A carpet of many colours stretching to the corners of the desert tent, which is not peaked like the European affair, into which you crawl fearing to bring the whole concern about your ears, when if you should be over tall you hit the top with your head. It was as big as a fair-sized room, high enough for a man of over six feet to stand erect, not so broad as long, with sides which, lifted according to the direction of the sun, and through the uplifted portion of which the faint delicious evening breeze blew refreshingly. A white enamelled bedstead covered in finest, whitest linen stood in the centre of the carpet, surrounded by a white net curtain hanging from the tent ceiling, each foot in a broad tin of water. In the corners were a canvas folding dressing-table, a full length mirror, a long chair and a smaller one, over which hung diaphanous garments of finest muslin, and a shimmering wrap of pearl white satin, and through a half-drawn curtain which hung across the narrower end of the tent, the vision of a big canvas bath filled with water, big white towels, and another canvas table upon which stood all the things necessary to a woman's toilet.

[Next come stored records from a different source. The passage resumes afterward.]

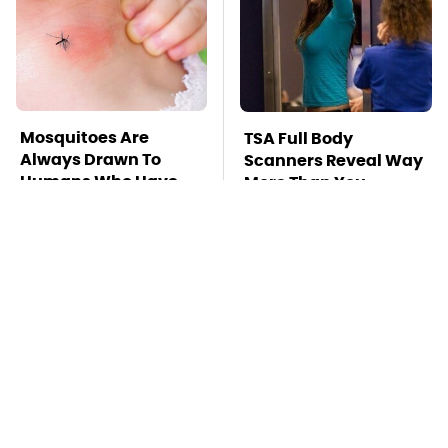
Mosquitoes Are
TSA Full Body
Always Drawn To
Scanners Reveal Way
Humans Who Have
More Than You
This One Trait
Thought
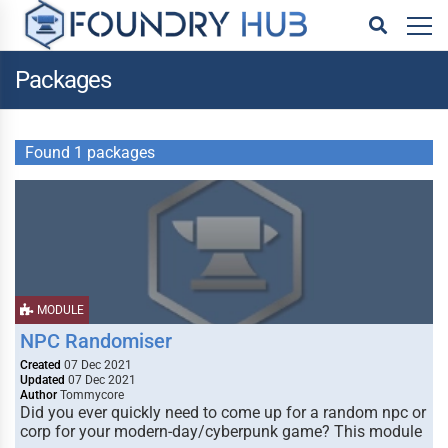
Packages
Found 1 packages
MODULE
NPC Randomiser
Created
07 Dec 2021
Updated
07 Dec 2021
Author
Tommycore
Did you ever quickly need to come up for a random npc or
corp for your modern-day/cyberpunk game? This module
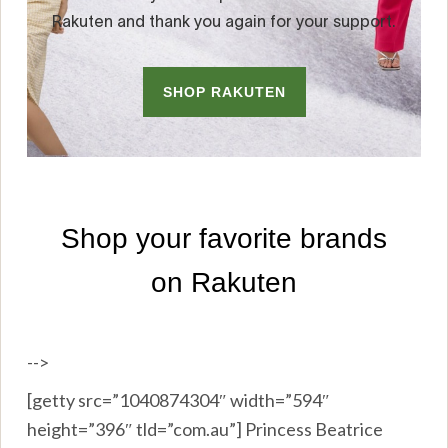
-->
[getty src=”1040874304″ width=”594″
height=”396″ tld=”com.au”] Princess Beatrice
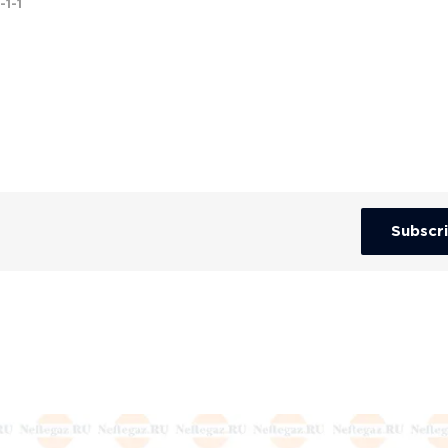
-1-1
Subscr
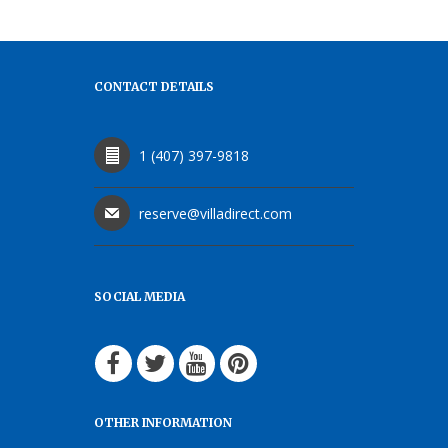
CONTACT DETAILS
1 (407) 397-9818
reserve@villadirect.com
SOCIAL MEDIA
OTHER INFORMATION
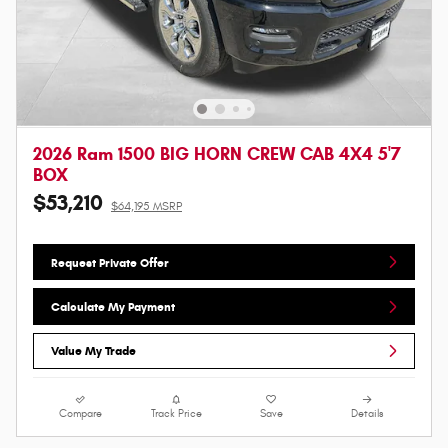
2026 Ram 1500 BIG HORN CREW CAB 4X4 5'7
BOX
$53,210
$64,195 MSRP
Request Private Offer
Calculate My Payment
Value My Trade
Compare
Track Price
Save
Details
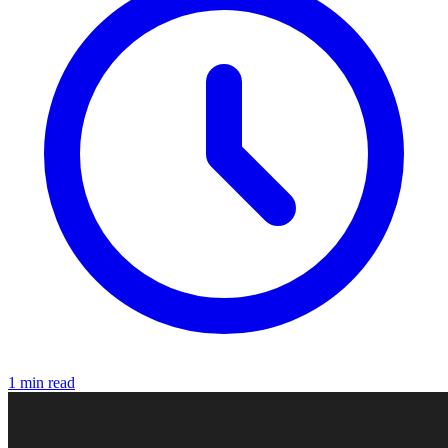
1 min read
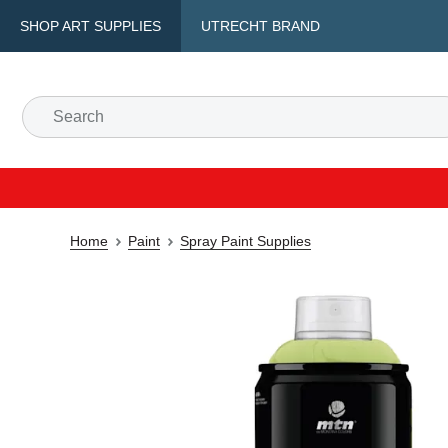
SHOP ART SUPPLIES
UTRECHT BRAND
Home
Paint
Spray Paint Supplies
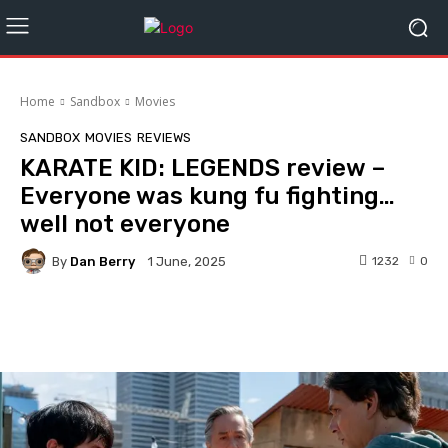
Home
Sandbox
Movies
SANDBOX
MOVIES
REVIEWS
KARATE KID: LEGENDS review –
Everyone was kung fu fighting…
well not everyone
By
Dan Berry
1232
0
1 June, 2025
Facebook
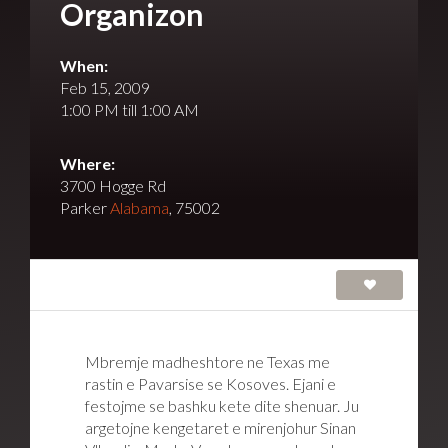
Organizon
When:
Feb 15, 2009
1:00 PM till 1:00 AM
Where:
3700 Hogge Rd
Parker
Alabama
, 75002
Mbremje madheshtore ne Texas me
rastin e Pavarsise se Kosoves. Ejani e
festojme se bashku kete dite shenuar. Ju
argetojne kengetaret e mirenjohur Sinan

So that it was a very refreshed Jill who, wrapped in a loose Turkish bath-gown, with little feet thrust into heelless slippers, went in search of raiment. And wonderfully soft, simple things she found into which she slipped, and out of which she slipped again, holding them out at arm's length for inspection, then burying her face in the soft perfumed folds in very thankfulness.

And she laughed a delicious little laugh, of pure glee as she replaced the garments on the chair, and slithering hither and thither in her unaccustomed footgear, tidied the tent and made her bed, regarding ruthfully the torn mosquito curtain.

"Oh, for a maid," she sighed, as she wrestled with the mattress, and "Oh, for dear Babette," she sighed again, as she wrestled with the masses of her hair.

And the tent was filled with a blaze of light, as, wrapped in her bath-gown, she stood in front of the steel mirror, plaiting and unplaiting, twisting and pinning her hair, until with an exclamation of impatience she let it all down, holding great strands out at arm's length, through which she passed the comb again and again, until the red-gold mass shone, and curled, and rippled about her like a cloak of satin.

It is hopeless to try and describe the shining, waving masses which curled round her knees, and fluttered in tendrils round her face, and it would have been hard to find anything anywhere so beautiful as Jill when, clad in the loose silk garment and soft satin wrapper, with her perfumed hair swirling about her, she stood entranced at the opening of her tent, until the sun suddenly disappearing left her in darkness, whereupon she clapped her hands quickly.